If you want to know where to forward my mail, send it to me via "Non Diet Land" where I will be relearning how to listen to and trust my body, I will be feeding it and moving it with compassion and joy using both my intellect and my intuition. I'll be exposing myself to a deluge of body positive messages and a wide variety of bodies in all shapes, sizes, colours, genders and abilities. I'll be doing my best to stop comparing myself to others and to be kind, genuinely kind to myself.  And that'll mean going and having those checkups with my GP and really getting a handle on my health.  It’ll mean paying attention to my body’s need for movement, rest, food and sleep, and after all these years of ignoring my body that will be tough work."

 

This is how we imagine a conversation between diets and dieters everywhere might sound. There might be hands on hips, a foot stamp and even a resounding slap.  And we would applaud, weep joyful tears and provide the biggest supportive hugs as dieters walked away from the dreadful diets that have held them enthralled and caused them so much pain for so long.

However this will have to stay in our imagination for a little while longer we fear.  Diets are seductive things, not only do they promise weight loss, but our culture has determined that along with the weight loss will come happiness, success, respect, even love, because surely only the thin people deserve those things (REALLY??). 

And the health profession has added further pressure by blaming all health concerns on weight - well maybe not all health concerns but a lot! What we do see is that when weight is a primary issue for healthcare providers that often patients avoid seeking healthcare or preventive tests.

The thing is with dieting, ie intentionally changing how you eat to influence your weight shape or size, it doesn't work. It is the diet not you. But the diet industry, including weight focussed healthcare has hoodwinked you to believe it's you. You and your lack of willpower, you and your love of cake/biscuits/cheese/chips/food, you and your love/hate relationship with exercise that is the problem. But it's not. It's dieting.

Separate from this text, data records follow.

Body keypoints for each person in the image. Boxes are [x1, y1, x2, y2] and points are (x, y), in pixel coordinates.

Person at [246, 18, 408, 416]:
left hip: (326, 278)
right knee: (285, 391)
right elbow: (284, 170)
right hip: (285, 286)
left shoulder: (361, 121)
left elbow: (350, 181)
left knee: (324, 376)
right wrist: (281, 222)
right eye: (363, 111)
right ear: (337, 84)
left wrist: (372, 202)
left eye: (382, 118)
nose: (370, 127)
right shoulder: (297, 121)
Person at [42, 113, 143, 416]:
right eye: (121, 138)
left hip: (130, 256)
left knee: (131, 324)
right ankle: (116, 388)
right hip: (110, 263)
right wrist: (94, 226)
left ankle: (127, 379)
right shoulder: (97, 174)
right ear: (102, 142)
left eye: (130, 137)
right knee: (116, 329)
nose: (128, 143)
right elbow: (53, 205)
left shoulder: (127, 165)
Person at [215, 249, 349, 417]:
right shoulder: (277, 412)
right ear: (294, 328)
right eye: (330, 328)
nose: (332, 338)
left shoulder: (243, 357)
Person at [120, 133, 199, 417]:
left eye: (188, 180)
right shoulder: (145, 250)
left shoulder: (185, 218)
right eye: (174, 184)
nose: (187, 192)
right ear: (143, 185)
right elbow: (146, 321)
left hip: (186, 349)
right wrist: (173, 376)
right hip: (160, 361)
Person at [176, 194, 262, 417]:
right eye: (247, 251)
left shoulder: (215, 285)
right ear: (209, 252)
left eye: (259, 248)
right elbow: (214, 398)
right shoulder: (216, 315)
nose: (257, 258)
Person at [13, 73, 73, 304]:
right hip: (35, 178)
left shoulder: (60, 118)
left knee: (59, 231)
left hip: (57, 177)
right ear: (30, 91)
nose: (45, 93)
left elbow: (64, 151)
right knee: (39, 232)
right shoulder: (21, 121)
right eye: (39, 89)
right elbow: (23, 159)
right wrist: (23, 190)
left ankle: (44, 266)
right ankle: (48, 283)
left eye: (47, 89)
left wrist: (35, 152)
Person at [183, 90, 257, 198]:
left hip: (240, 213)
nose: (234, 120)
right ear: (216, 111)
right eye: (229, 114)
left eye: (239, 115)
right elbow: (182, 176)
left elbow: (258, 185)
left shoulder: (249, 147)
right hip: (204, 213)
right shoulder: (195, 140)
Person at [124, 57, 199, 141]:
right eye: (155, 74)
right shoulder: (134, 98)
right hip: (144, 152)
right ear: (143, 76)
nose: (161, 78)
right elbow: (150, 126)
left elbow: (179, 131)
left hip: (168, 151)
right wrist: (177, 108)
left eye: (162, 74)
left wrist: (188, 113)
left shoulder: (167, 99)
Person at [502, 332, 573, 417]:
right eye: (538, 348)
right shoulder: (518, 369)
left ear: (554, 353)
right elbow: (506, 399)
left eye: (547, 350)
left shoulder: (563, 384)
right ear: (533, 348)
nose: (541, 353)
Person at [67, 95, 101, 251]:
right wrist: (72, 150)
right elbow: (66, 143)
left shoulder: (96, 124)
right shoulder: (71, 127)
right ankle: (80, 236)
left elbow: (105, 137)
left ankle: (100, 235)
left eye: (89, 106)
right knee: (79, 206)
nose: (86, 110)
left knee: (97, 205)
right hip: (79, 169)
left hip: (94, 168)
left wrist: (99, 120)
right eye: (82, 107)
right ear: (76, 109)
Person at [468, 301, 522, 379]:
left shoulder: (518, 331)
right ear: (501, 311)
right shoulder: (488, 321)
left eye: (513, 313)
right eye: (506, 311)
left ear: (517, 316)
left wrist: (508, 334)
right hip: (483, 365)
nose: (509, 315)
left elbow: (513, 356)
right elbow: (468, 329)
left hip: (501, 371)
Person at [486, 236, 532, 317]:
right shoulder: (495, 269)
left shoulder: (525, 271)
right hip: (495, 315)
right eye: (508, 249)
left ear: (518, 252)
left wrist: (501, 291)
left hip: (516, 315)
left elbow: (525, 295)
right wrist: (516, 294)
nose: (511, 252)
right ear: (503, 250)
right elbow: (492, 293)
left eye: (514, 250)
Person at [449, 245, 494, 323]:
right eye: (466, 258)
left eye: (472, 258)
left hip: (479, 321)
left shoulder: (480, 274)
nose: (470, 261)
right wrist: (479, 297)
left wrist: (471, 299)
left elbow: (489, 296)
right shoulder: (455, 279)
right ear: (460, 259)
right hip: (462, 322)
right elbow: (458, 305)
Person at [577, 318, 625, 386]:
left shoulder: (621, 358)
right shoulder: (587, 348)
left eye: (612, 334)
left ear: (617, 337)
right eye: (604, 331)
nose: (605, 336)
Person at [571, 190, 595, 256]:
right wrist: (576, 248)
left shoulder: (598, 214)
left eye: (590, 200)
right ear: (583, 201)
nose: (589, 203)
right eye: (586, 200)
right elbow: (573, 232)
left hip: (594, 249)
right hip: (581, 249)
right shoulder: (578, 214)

Dieting doesn't work and we've known this for a very long time. Even if you call it clean eating, or a lifestyle change, it still doesn't work. By "doesn't work" we mean it doesn't result in permanent weight loss. The failure rate of diets is often quoted as 95-97% and the changes to dieters behaviour and thinking are often blamed on the dieter and regarded as “loss of willpower”.  However, the seminal starvation study, “The Minnesota Starvation Experiment”, conducted in 1944/45 showed that increased preoccupation with food (during and after starvation), depression, social withdrawal, decreased libido, decreased basal metabolic rate and emotional distress are all features of the starvation and not of the starved person.

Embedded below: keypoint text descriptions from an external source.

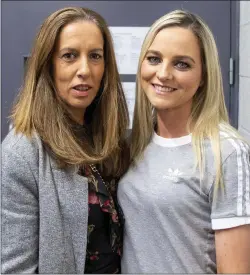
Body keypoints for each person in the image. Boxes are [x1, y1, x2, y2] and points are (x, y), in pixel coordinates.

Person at [117, 9, 250, 274]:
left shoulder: (226, 152)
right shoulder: (133, 143)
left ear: (203, 77)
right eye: (154, 59)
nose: (163, 74)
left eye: (182, 64)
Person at [2, 7, 129, 274]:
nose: (85, 69)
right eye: (69, 56)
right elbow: (16, 268)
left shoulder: (110, 139)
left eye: (95, 56)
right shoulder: (22, 152)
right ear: (47, 64)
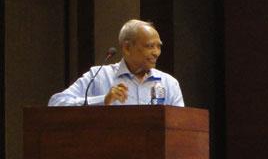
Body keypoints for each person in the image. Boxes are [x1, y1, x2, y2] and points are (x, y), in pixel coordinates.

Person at [48, 19, 184, 106]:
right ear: (127, 48)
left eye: (158, 46)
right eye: (149, 46)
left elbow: (182, 126)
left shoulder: (169, 83)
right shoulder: (99, 76)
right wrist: (102, 100)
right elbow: (56, 103)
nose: (156, 52)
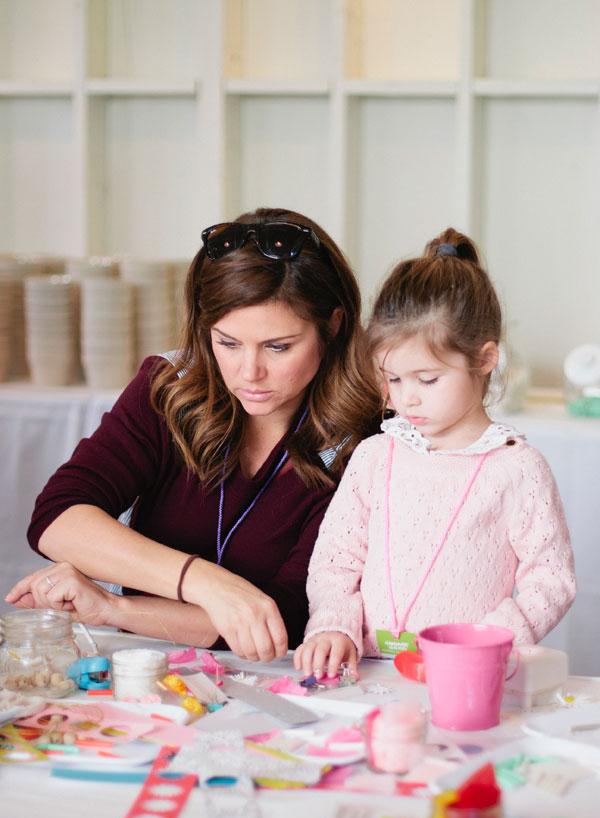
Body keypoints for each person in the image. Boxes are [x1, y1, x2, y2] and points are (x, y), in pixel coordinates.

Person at [5, 208, 380, 661]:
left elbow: (284, 618)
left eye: (278, 347)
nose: (250, 373)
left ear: (333, 325)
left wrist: (116, 607)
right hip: (147, 663)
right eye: (228, 343)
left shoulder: (367, 442)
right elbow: (57, 515)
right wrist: (205, 583)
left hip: (276, 673)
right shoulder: (170, 388)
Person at [294, 228, 576, 678]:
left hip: (466, 675)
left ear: (485, 360)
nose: (407, 399)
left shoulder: (517, 468)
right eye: (394, 379)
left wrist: (491, 641)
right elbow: (336, 558)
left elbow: (551, 578)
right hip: (366, 673)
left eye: (427, 380)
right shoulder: (374, 457)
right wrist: (333, 626)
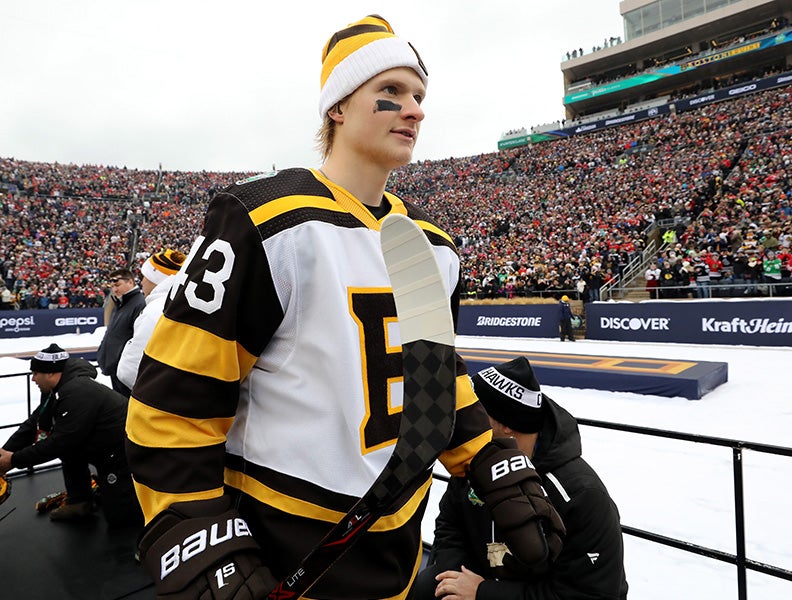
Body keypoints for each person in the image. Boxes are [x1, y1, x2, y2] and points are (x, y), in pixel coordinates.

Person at [125, 15, 563, 600]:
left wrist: (487, 456)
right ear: (336, 108)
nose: (413, 110)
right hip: (283, 545)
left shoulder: (433, 246)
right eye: (390, 94)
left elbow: (432, 375)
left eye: (417, 96)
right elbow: (174, 402)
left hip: (400, 543)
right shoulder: (264, 221)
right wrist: (193, 524)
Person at [413, 356, 628, 600]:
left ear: (505, 425)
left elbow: (589, 594)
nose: (465, 423)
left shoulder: (582, 495)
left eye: (474, 413)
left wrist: (483, 593)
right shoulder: (476, 456)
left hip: (510, 593)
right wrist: (454, 577)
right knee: (426, 586)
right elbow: (449, 525)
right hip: (477, 585)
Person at [0, 344, 141, 527]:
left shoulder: (77, 391)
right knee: (70, 451)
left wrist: (14, 460)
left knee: (121, 519)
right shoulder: (54, 390)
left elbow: (61, 441)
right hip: (99, 444)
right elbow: (34, 423)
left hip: (121, 451)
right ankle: (80, 501)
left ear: (50, 373)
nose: (33, 379)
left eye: (36, 373)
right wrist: (5, 452)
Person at [116, 249, 186, 391]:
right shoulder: (180, 303)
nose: (142, 281)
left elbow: (130, 370)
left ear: (156, 278)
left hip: (156, 397)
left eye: (144, 276)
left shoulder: (155, 311)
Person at [97, 268, 145, 396]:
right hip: (115, 367)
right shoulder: (121, 303)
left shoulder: (139, 303)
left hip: (125, 370)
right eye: (112, 286)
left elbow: (138, 340)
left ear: (130, 282)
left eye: (117, 285)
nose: (114, 289)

There is another way. We don’t mean another way to lose weight!  We could scream when we see Mindful Eating, Intuitive Eating and Body Positivity co-opted by the diet industry. There is another way to think about food, eating and your body. First step is to gently loosen the ties of weight and health.  When we can separate weight from health we can start to imagine ways of looking after our health. The truth is we do all come in different shapes and sizes and our health behaviours are the pathway to better health, whether they result in weight loss or not.